Association Between Polygenic Risk for Alzheimer’s Disease and Brain Structure in Children and Adults
Xiao-Yu He1, Bang-Sheng Wu1, Jin-Tai Yu1
1Huashan Hospital, Fudan University
Objective:
In the current study, we analyzed genotype and multimodal MRI data from participants in the UK Biobank (N~ 23 000) and Adolescent Brain Cognitive Development Study (N~ 4660), to assess associations of genetic loading for AD with multiple MRI metrics of the whole brain.
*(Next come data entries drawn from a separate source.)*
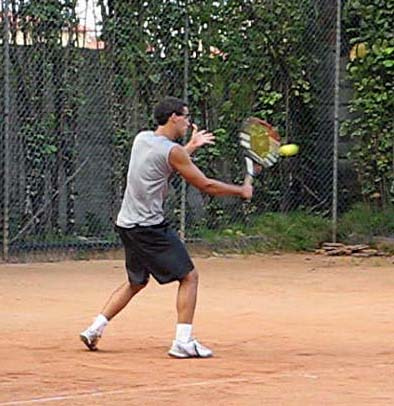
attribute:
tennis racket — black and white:
[234, 117, 280, 202]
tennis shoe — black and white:
[166, 341, 215, 361]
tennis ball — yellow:
[280, 142, 300, 155]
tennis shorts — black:
[113, 221, 198, 283]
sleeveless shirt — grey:
[114, 131, 179, 227]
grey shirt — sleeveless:
[114, 129, 179, 230]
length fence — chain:
[308, 7, 381, 240]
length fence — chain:
[3, 4, 115, 261]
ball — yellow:
[274, 140, 299, 160]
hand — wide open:
[187, 120, 218, 151]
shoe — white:
[75, 322, 105, 354]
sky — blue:
[73, 4, 105, 39]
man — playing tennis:
[72, 87, 261, 364]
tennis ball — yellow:
[271, 137, 301, 161]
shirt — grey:
[111, 123, 181, 231]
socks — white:
[73, 324, 216, 362]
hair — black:
[148, 93, 188, 130]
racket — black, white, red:
[231, 112, 286, 206]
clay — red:
[109, 335, 255, 371]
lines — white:
[5, 372, 325, 401]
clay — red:
[1, 246, 379, 400]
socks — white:
[84, 308, 198, 342]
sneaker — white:
[165, 338, 220, 358]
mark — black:
[176, 343, 201, 355]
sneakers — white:
[77, 315, 211, 357]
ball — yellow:
[278, 142, 301, 158]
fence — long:
[5, 2, 376, 256]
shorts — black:
[116, 218, 195, 287]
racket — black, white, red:
[238, 115, 280, 190]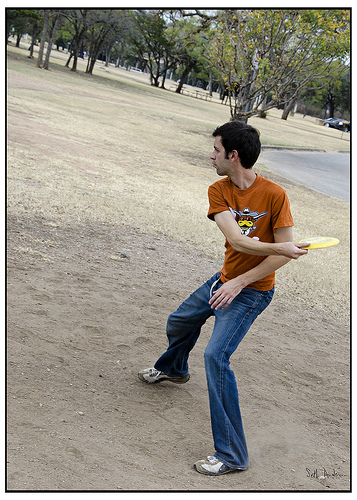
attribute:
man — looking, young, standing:
[138, 120, 310, 475]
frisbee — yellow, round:
[294, 235, 340, 251]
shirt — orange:
[207, 175, 294, 292]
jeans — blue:
[154, 272, 275, 470]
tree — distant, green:
[189, 35, 225, 97]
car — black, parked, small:
[325, 118, 353, 132]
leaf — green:
[303, 10, 309, 16]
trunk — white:
[35, 9, 45, 71]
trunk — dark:
[72, 38, 80, 75]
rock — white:
[78, 410, 88, 418]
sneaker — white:
[191, 452, 234, 477]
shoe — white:
[137, 366, 188, 386]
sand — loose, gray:
[7, 221, 352, 491]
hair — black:
[213, 120, 260, 171]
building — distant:
[113, 48, 208, 84]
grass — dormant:
[8, 41, 349, 317]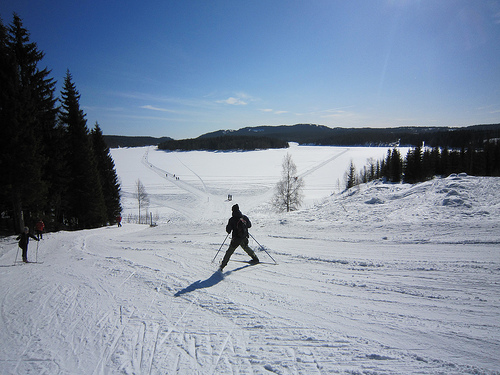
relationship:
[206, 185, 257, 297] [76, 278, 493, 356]
man in snow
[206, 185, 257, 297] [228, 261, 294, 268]
man wearing skis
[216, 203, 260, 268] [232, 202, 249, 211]
man wearing cap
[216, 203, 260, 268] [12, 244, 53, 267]
man with ski poles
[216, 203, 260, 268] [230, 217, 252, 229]
man wearing jacket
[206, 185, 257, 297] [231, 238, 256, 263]
man wearing trousers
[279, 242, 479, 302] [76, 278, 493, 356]
track in snow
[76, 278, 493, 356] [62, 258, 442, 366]
snow covering ground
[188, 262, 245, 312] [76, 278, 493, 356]
shadow on snow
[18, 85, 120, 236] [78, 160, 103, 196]
trees has leaves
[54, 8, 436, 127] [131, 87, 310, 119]
sky has clouds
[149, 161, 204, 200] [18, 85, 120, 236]
people near trees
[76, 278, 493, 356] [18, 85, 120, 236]
snow near trees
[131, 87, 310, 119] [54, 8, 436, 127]
clouds in sky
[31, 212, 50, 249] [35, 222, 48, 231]
skier wearing jacket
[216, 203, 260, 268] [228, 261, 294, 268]
man wearing skis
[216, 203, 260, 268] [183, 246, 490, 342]
man on slope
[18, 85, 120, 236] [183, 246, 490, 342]
trees on slope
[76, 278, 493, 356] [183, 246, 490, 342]
snow on slope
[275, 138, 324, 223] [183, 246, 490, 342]
tree on slope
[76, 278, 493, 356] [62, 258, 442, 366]
snow on ground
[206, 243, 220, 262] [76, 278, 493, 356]
stick in snow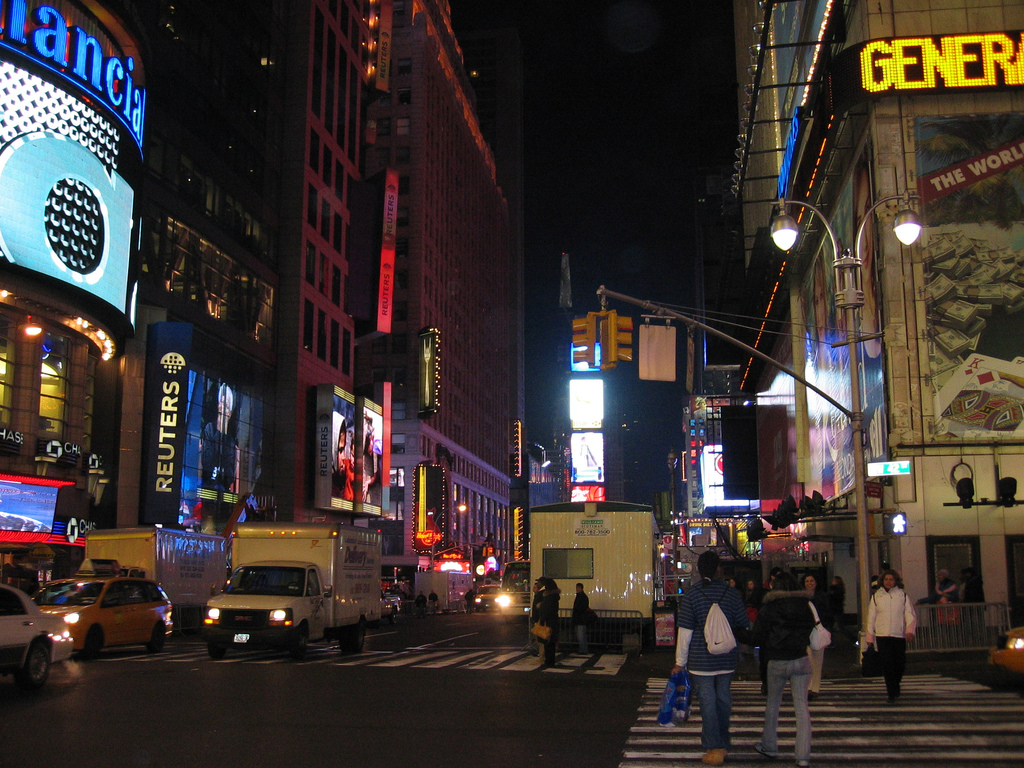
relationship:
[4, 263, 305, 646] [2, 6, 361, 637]
wall on building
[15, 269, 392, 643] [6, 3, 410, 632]
wall on building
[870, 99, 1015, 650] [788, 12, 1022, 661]
wall on building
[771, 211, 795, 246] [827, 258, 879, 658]
light on pole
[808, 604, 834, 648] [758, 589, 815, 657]
bag on shoulder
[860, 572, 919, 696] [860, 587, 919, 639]
person in coat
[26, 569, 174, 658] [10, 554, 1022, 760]
car in street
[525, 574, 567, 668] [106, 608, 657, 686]
person in crosswalk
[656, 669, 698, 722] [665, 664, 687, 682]
bag in hand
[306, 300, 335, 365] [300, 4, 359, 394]
window on building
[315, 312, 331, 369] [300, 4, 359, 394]
window on building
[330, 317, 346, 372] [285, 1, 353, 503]
window on building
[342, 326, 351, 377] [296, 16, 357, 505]
window on building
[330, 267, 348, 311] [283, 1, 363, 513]
window on building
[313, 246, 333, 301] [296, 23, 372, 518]
window on building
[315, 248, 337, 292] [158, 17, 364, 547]
window on building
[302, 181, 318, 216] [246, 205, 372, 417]
window on building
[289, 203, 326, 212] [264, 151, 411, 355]
window on building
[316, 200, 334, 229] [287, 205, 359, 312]
window on building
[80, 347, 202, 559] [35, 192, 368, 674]
wall on side of building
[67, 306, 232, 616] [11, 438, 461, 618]
wall on side of building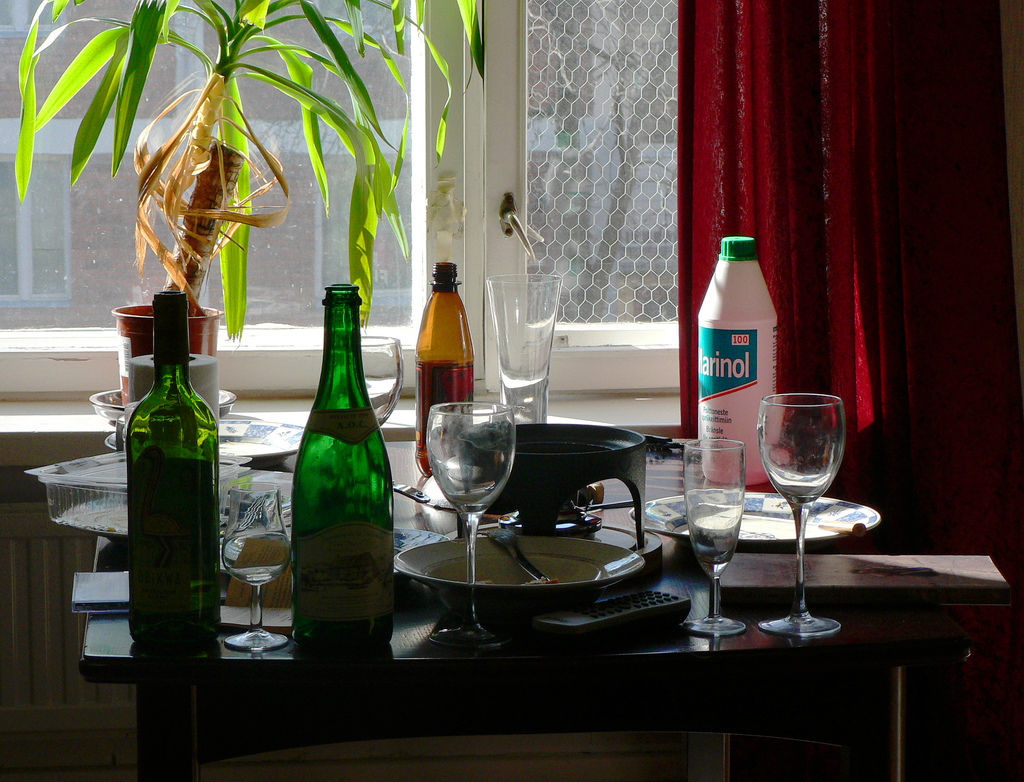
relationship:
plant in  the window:
[34, 3, 456, 287] [286, 214, 308, 279]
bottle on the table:
[265, 273, 387, 695] [565, 623, 643, 658]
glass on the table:
[414, 393, 520, 659] [570, 662, 674, 730]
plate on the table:
[751, 495, 780, 543] [561, 636, 670, 678]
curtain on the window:
[674, 0, 1022, 777] [75, 212, 140, 286]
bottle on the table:
[407, 269, 474, 410] [868, 549, 942, 614]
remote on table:
[518, 572, 704, 659] [0, 460, 1024, 779]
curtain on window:
[674, 0, 1022, 777] [0, 0, 1018, 404]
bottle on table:
[693, 233, 781, 487] [65, 480, 979, 774]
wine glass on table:
[752, 384, 854, 640] [78, 490, 975, 743]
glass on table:
[670, 432, 751, 640] [65, 480, 979, 774]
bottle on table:
[285, 273, 408, 702] [73, 451, 981, 773]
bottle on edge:
[115, 283, 228, 655] [74, 626, 993, 685]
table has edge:
[0, 460, 1024, 779] [74, 626, 993, 685]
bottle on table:
[115, 283, 228, 655] [0, 460, 1024, 779]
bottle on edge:
[285, 273, 408, 702] [74, 626, 993, 685]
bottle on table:
[285, 273, 408, 702] [0, 460, 1024, 779]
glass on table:
[415, 393, 521, 659] [65, 480, 979, 774]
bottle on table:
[285, 273, 408, 702] [65, 480, 979, 774]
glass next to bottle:
[415, 393, 521, 659] [285, 273, 408, 702]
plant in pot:
[9, 2, 486, 340] [101, 302, 231, 376]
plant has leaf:
[9, 2, 486, 340] [101, 30, 160, 182]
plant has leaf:
[9, 2, 486, 340] [41, 30, 122, 139]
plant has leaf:
[9, 2, 486, 340] [296, 0, 398, 152]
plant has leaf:
[9, 2, 486, 340] [238, 63, 386, 316]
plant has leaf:
[9, 2, 486, 340] [7, 4, 49, 206]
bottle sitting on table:
[115, 283, 228, 655] [65, 480, 979, 774]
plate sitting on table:
[391, 520, 662, 629] [65, 480, 979, 774]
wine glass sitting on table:
[752, 384, 854, 640] [65, 480, 979, 774]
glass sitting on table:
[488, 264, 571, 422] [73, 451, 981, 773]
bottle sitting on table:
[693, 233, 781, 487] [73, 510, 983, 774]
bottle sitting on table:
[406, 261, 482, 476] [65, 480, 979, 774]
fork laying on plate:
[480, 520, 557, 591] [391, 520, 655, 644]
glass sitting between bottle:
[214, 467, 301, 651] [115, 283, 228, 655]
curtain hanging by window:
[674, 0, 1016, 778] [7, 4, 1010, 780]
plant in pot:
[9, 2, 486, 340] [110, 296, 236, 405]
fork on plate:
[480, 514, 571, 592] [391, 520, 662, 629]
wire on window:
[529, 6, 676, 316] [484, 0, 675, 407]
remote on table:
[527, 587, 691, 639] [65, 480, 979, 774]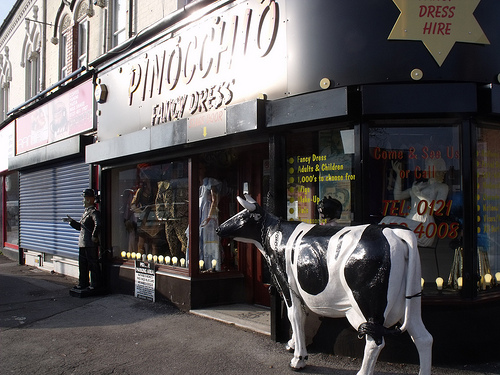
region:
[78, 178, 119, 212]
head of a person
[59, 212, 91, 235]
arm of a person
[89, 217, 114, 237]
arm of a person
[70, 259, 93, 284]
leg of a person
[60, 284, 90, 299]
feet of a person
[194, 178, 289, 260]
head of a cow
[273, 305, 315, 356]
leg of a cow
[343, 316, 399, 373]
leg of a cow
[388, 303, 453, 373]
leg of a cow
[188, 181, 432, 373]
this is a fake cow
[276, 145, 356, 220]
yellow decal on the window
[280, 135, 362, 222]
yellow text on the glass window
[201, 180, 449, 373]
this is a cow statue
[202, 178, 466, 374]
the cow is chained to the wall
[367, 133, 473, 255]
the text decal is red and yellow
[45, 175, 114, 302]
this is a statue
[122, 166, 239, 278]
mannequins in a window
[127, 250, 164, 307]
this is a black and white sign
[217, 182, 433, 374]
fake black and white cow in front of shop window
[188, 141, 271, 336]
shop entryway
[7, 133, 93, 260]
roll up accordian style security door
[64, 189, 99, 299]
carved figure of person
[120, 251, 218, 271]
row of light bulbs in shop window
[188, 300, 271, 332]
tiled shop entryway flooring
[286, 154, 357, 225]
shop information painted on storefront window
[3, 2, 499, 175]
large marquee sign space for ground floor shops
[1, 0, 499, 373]
city building with first floor business space and second floor residential space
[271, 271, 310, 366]
the leg of the cow statue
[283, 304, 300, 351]
the leg of the cow statue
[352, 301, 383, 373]
the leg of the cow statue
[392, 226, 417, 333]
the tail of the cow statue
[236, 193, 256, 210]
the horn of the cow statue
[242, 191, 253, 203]
the horn of the cow statue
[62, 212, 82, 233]
the arm of the mannequin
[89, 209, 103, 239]
the arm of the mannequin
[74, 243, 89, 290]
the leg of the mannequin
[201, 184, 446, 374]
a statue of a cow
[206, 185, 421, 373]
a statue of a cow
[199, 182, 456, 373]
a statue of a cow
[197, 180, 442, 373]
a statue of a cow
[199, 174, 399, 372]
a statue of a cow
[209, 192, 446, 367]
a black and white cow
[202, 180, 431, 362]
a black and white cow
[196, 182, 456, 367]
a black and white cow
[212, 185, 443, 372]
a statue of a black and white cow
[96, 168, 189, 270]
a window on a building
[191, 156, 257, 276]
a window on a building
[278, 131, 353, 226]
a window on a building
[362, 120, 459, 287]
a window on a building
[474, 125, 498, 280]
a window on a building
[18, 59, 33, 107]
a window on a building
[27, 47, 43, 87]
a window on a building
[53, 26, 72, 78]
a window on a building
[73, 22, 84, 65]
a window on a building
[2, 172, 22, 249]
a window on a building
We also investigated these associations in children and adults by using two cognitively normal populations spanning wide age ranges, as the neural mechanisms during adolescence may vary from those during adulthood.
Background:
The correlations between genetic risk for Alzheimer’s disease (AD) with comprehensive brain regions at a regional scale are still not well understood. We aim to explore whether these associations vary across different age stages.
Design/Methods:
This study used large existing genome-wide association datasets to calculate polygenic risk score (PRS) for AD in two populations from the UK Biobank (N~23 000) and Adolescent Brain Cognitive Development Study (N~4660) who had multimodal macrostructural and microstructural magnetic resonance imaging (MRI) metrics. We used linear mixed-effect models to assess the strength of association between AD PRS and multiple MRI metrics of regional brain structures at different stages of life.
Results:
Compared to those with lower PRSs, adolescents with higher PRSs had thinner cortex in caudal anterior cingulate and supramarginal. In the middle-aged and elderly population, AD PRS had correlations with regional structure shrink primarily located in the cingulate, prefrontal cortex, hippocampus, thalamus, amygdala, and striatum, whereas the brain expansion was concentrated near the occipital lobe. Furthermore, both adults and adolescents with higher PRSs exhibited widespread white matter microstructural changes, indicated by decreased fractional anisotropy (FA) or increased mean diffusivity (MD).
Conclusions:
In conclusion, our results suggest genetic loading for AD may influence brain structures in a highly dynamic manner, with dramatically different patterns at different ages. This age-specific change is consistent with the classical pattern of brain impairment observed in AD patients.